Two inexplicable features of the case are Ali-Mohammadi's residence in an ordinary apartment building in North Tehran without guards and his use of a car of a cheap make without the usual protective gadgets. This tends to confirm that he was not a part of the nuclear weapons program, because the nuclear scientists who are, are herded into heavily-guarded housing estates, their personal movements closely monitored. They travel in armored cars with bodyguards and must submit to strict procedures governing their movements, friends and private visits.
A second mystery: An hour after the murder at 07:58 a.m. local time, the Iranian FARS news agency identified the victim as a nuclear scientist, contrary to official caginess about former attacks on Iranian scientists and in defiance of intelligence logic. State TV crews and even Iranian TV English station PRESS TV reporters were at the scene in a trice, reporting live on location throughout the day.
The dead scientist was known in international scientific circles as a frequent convention-goer. He visited the Jordanian capital of Amman regularly to attend the meetings of Sesame, the Jordanian-based regional research center, which is also patronized by Israeli colleagues.
Had he been suspected of clandestine ties with, or passing information to, the Israelis, he would have been secretly arrested and interrogated under severe torture before vanishing without trace.
This did not happen. In fact he appeared to be free of the travel ban imposed in the past year on Iran's nuclear scientists.

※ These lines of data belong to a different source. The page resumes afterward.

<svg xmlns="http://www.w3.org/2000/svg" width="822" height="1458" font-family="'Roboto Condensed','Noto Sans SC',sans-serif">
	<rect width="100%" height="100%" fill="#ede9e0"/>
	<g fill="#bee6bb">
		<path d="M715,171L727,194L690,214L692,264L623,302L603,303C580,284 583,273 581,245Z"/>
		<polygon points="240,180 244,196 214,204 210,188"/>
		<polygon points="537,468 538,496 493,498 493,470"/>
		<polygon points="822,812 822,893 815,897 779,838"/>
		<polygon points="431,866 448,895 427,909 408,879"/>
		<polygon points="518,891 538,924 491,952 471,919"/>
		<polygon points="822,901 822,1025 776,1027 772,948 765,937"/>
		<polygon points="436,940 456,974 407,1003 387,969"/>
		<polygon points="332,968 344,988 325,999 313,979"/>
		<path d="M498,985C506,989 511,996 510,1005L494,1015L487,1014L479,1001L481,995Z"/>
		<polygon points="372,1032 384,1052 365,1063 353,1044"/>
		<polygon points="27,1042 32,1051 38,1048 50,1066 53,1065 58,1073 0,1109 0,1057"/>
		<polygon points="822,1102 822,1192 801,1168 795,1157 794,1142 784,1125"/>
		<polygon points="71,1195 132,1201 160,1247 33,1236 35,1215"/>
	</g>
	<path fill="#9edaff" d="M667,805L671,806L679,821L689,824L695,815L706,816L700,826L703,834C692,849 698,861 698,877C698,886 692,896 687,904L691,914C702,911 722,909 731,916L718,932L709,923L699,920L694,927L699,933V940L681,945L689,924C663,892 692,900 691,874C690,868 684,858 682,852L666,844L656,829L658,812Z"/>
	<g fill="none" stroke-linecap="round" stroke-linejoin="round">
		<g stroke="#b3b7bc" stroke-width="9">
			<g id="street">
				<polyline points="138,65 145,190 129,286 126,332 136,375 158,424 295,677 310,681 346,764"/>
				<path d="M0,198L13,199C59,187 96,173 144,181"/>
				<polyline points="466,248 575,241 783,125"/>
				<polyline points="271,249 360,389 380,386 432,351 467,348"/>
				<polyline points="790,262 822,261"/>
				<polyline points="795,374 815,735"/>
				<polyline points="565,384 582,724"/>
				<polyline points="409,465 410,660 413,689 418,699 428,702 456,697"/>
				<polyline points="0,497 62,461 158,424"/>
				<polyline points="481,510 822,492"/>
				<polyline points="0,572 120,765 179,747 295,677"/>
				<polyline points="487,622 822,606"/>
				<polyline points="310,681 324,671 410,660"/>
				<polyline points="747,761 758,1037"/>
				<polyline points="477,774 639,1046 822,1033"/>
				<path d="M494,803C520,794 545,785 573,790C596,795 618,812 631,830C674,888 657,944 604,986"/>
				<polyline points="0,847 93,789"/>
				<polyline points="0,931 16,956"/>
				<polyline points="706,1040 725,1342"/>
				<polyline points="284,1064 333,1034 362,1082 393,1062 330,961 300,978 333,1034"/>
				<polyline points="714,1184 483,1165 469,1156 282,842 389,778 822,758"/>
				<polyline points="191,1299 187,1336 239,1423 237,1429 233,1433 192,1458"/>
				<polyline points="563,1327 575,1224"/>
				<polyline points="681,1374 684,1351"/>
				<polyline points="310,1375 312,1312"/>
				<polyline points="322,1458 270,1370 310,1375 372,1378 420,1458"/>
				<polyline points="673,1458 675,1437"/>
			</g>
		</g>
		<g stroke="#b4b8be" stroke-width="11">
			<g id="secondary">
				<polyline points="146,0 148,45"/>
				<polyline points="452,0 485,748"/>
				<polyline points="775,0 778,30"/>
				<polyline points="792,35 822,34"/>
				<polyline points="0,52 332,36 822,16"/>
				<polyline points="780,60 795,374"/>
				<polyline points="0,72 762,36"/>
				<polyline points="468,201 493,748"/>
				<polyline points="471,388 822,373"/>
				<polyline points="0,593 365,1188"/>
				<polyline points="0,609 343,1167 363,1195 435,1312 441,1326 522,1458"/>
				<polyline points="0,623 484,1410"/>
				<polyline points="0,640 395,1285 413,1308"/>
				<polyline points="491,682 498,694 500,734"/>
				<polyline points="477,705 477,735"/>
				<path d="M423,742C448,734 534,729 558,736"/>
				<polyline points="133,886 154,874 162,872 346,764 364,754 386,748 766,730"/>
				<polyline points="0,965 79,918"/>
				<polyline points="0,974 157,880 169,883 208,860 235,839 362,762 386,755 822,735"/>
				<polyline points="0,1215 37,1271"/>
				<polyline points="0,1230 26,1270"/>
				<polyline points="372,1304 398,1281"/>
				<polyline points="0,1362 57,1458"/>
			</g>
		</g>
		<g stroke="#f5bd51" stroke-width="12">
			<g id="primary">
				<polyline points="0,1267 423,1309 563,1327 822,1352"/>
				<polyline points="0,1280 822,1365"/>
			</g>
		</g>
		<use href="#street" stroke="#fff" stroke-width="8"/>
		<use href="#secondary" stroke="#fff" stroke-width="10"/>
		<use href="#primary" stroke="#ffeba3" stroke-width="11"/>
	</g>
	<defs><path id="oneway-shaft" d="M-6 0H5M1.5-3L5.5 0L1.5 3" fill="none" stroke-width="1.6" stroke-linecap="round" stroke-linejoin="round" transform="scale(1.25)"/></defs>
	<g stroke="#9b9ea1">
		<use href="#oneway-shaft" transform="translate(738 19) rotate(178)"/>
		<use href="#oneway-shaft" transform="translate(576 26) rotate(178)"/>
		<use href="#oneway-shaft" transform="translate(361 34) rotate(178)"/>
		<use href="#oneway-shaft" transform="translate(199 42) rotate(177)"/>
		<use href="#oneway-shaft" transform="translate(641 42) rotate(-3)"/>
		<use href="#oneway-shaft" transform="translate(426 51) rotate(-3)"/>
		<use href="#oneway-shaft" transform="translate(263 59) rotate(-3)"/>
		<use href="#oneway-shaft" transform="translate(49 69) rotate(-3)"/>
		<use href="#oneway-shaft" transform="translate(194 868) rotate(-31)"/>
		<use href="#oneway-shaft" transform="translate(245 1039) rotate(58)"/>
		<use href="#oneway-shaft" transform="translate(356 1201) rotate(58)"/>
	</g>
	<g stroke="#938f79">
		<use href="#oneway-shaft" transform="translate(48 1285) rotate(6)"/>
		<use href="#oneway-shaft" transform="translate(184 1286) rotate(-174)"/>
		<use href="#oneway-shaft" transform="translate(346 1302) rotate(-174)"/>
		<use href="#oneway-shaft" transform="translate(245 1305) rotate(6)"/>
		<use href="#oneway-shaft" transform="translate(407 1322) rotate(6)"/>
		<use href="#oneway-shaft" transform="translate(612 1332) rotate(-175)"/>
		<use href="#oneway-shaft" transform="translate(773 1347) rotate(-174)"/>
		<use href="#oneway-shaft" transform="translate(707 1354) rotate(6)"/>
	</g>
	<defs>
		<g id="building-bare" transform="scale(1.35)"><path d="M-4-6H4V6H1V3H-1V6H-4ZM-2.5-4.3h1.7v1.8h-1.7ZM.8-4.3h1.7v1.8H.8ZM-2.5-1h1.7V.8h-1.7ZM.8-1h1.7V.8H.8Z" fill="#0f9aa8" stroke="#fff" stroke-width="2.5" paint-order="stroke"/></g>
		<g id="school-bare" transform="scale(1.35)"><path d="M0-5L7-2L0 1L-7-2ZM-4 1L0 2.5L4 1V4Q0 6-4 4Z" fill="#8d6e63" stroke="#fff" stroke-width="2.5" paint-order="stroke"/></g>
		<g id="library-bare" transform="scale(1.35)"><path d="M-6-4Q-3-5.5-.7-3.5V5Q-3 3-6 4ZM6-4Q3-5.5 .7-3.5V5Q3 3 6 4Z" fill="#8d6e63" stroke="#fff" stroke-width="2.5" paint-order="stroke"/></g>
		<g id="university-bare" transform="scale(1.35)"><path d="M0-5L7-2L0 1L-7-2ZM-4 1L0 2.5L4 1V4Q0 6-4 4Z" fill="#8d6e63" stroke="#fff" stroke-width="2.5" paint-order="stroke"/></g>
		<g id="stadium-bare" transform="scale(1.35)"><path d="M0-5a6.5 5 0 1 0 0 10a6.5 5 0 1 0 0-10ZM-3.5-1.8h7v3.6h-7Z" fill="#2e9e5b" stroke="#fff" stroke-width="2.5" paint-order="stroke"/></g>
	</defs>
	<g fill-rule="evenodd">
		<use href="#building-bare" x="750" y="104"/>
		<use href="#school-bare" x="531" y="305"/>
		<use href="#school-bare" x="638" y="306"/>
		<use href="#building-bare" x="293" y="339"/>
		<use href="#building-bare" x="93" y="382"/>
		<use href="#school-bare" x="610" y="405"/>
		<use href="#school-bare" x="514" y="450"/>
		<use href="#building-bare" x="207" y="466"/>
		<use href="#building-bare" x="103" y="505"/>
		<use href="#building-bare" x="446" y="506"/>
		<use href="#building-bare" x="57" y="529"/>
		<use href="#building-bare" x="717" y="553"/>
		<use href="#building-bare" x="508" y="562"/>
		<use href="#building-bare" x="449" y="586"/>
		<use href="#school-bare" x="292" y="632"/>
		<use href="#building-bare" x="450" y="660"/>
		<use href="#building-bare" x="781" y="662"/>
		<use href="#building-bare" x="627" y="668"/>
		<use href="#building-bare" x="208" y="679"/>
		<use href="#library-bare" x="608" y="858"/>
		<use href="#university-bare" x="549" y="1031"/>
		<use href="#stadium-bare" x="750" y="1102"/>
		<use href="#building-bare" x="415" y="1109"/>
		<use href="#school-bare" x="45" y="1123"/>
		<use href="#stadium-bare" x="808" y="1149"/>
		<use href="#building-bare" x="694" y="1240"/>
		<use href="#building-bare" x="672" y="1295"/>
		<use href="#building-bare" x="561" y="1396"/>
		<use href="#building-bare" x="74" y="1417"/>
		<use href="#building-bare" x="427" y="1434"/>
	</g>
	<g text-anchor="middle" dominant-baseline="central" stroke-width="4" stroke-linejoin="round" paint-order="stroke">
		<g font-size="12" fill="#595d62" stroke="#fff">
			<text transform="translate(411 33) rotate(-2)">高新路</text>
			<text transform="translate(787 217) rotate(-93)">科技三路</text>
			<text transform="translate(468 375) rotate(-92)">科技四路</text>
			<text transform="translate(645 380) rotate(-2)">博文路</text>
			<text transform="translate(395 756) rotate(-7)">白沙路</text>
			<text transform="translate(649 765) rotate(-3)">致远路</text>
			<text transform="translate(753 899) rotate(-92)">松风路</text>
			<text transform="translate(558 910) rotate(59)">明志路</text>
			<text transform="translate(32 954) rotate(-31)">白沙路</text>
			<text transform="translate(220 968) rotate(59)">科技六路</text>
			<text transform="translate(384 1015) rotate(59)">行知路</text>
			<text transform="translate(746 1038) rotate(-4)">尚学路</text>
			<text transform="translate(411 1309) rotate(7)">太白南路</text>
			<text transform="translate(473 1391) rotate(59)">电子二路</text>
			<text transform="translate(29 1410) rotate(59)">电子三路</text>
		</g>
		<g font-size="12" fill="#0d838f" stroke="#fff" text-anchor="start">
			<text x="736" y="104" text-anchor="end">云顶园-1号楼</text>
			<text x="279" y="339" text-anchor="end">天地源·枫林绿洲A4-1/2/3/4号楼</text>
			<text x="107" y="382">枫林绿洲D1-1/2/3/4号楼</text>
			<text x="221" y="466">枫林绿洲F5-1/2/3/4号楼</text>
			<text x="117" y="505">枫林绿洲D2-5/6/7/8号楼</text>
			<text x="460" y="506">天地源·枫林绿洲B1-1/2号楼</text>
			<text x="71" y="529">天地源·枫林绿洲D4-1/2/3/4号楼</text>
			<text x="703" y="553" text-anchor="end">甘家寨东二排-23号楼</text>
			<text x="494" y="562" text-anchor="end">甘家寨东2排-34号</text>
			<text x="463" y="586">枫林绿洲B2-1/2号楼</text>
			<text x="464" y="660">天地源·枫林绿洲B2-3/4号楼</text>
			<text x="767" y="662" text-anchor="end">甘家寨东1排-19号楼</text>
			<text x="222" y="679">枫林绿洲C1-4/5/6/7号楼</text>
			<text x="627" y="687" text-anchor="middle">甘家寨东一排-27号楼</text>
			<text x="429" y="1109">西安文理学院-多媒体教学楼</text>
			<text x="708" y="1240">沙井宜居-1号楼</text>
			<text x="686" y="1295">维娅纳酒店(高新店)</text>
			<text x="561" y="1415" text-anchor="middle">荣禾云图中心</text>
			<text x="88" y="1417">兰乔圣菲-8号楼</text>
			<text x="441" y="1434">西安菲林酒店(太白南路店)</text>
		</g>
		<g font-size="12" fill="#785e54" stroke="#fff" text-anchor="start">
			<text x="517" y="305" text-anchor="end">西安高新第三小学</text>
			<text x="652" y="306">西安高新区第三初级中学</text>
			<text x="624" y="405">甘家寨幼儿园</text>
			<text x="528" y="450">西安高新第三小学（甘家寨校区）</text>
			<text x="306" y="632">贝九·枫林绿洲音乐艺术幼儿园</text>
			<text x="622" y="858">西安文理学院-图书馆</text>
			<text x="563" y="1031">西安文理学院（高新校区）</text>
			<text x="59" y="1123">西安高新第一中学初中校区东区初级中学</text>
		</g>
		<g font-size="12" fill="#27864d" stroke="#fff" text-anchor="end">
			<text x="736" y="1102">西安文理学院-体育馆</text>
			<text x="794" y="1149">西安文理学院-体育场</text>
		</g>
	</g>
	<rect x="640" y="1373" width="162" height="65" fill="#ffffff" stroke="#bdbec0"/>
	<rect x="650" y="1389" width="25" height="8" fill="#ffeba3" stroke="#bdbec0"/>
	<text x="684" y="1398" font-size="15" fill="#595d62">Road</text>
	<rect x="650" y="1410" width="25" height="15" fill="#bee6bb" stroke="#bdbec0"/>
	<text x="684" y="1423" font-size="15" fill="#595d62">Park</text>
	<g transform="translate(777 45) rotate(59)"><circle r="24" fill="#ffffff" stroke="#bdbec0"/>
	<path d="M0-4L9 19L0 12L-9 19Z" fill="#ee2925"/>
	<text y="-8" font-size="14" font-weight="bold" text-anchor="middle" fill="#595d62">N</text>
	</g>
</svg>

A low-key, unremarkable target

The website takavaran-tondar.tk, purporting to belong to the monarchist Iranian Royal Council, took responsibility for the murder. This claim was widely aired by Iran's media (which were not bothered by previously running reports accusing Israel, the US, and the UK of the deed).
But members of the group were quick to deny they had anything to do with this website and disavowed its content.
Iranian opposition figures told DEBKA-Net-Weekly sources that the site is merely a front for the Revolutionary Guards Corps, designed to draw regime opponents out into the open and/or sow divisions among them.
The well-known Iranian columnist and commentator Ahmad Shir-Zad, a close friend of the murdered man, wrote on his websitehttp://shirzad.ir/2010/01/post_164.html that Ali-Mohammadi was a supporter ofAyatollah Ruhollah Khomeini, founder of the Islamic Republic of Iran, but otherwise a moderate Muslim. Far from being a political fireball, he was honest, dependable and drawn to compromise rather than disputes.
According to his friend, the dead scientist was a physicist but had never to his knowledge worked on nuclear projects. The two were indeed very sympathetic to Mousavi's presidential candidacy. Ali-Mohammadi also helped the opposition leader campaign and took part in some of the protest marches against Ahmedinejad's election
None of this solves the riddle of the assassination, say our sources: If it was indeed the work of a radical regime-based faction intending to score a political point or incriminate opponents, why murder a little-known, low-key figure with no dramatic political activity to his name like Ali-Mohammadi?
A website called Faryad Bi-Seda, “Voiceless Cry”, claims that the dead scientist was planning to migrate to Sweden and had started preparing his move. This is hardly a good enough reason for his public execution in the style of a targeted liquidation.
Many questions therefore swirl around this bizarre affair and may never be answered.